**Given text**.
● ● ● ● ●

It seems the 1 percent has forgotten that so much of America’s greatness was built on the backs of those who had less. It wasn’t the rich and powerful coming to America looking for a better life who made the majority of the contributions and achievements that made the U.S.A. more powerful than the countries the newcomers were leaving.
The Lower East Side has had more than its share of poverty, human suffering, hardship and political dissidents. Yet, there are also many examples of struggling immigrants and displaced, creative types who have made tremendous contributions to what makes America great. Thankfully, there are a few dedicated people who have worked hard to save the history of the Downtown, underground, creative and political, struggling class. Bob Fass, for no monetary gain, selflessly spent his life working on one such project. He did much more than just save the history. He was also a vital force in making things happen.
Bob Fass’s contribution is very unique. He is multitalented, historically significant, creative, an activist, but most of all, a radio journalist who changed the style, direction, meaning of time on the air and type of programming a radio talk show program followed. He was instrumental in starting free-form radio.
And now a documentary movie called “Radio Unnameable,” produced and directed by Paul Lovelace and Jessica Wolfson, has just been released. The movie does a good job of opening up how important Bob’s contribution is to the history of underground culture and alternative politics.
Bob cleverly developed his form of radio in the least competitive time slot — on the overnight airwaves. He appreciated how many people work and prowl the city at night. In 1965 there were few choices on overnight radio and TV. Not much of a selection for the night shift, the insomniacs, to fill the lost and lonely spaces listeners find themselves in at 3 a.m. Bob’s voice is smooth and steady, like listening to an intimate friend keeping you company. If the listener feels the urge to tell the world something, Bob is a good listener, and his program serves as a vehicle for the normally voiceless to have a voice. His politics are not party based, but based on the idea that what’s good for the people is good for him.
The direction his midnight-to-5 a.m. WBAI show always takes is dictated by his sense of what’s important at the moment rather than a planned-out set, or what will get him the best ratings. If a riot was going on, he had people on the street phoning in the action. If a musician showed up, he or she could play a set. If radical social activists came by, Bob let them talk. The only real rule and limit was to avoid using the roughly seven profane words that, if used, could give the Federal Communications Commission the right to shut down the station.
In the 1960s a number of the underground musicians who first played on “Radio Unnamable” soon went on to become widely popular in the mainstream, including Bob Dylan and Carly Simon. The first time Arlo Guthrie played “Alice’s Restaurant” in public was on “Radio Unnameable.” The first time Jeffery Jeff Walker sang his “Mr. Bojangles” was on Bob’s show. Bob liked this song so much he would, at times, play it over and over again on the air. On the political front Allen Ginsberg, Kinky Friedman, Abbie Hoffman and Paul Krassner would suddenly show up and become the focus of the night’s entertainment.

● ● ● ● ●

Can you transcribe the article on Bob Fass word for word, from "In the 1960s" up to and including "the night’s entertainment."?

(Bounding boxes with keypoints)
● ● ● ● ●

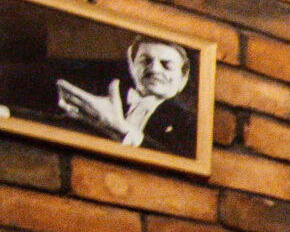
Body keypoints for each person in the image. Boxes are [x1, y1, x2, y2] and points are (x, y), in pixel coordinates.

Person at [55, 36, 198, 157]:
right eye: (146, 61)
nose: (154, 69)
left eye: (166, 65)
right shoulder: (100, 95)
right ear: (131, 64)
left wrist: (124, 131)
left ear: (183, 78)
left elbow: (177, 167)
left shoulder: (188, 124)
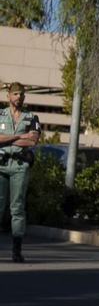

● ● ● ● ●

**The completed task**.
In the 1960s a number of the underground musicians who first played on “Radio Unnamable” soon went on to become widely popular in the mainstream, including Bob Dylan and Carly Simon. The first time Arlo Guthrie played “Alice’s Restaurant” in public was on “Radio Unnameable.” The first time Jeffery Jeff Walker sang his “Mr. Bojangles” was on Bob’s show. Bob liked this song so much he would, at times, play it over and over again on the air. On the political front Allen Ginsberg, Kinky Friedman, Abbie Hoffman and Paul Krassner would suddenly show up and become the focus of the night’s entertainment.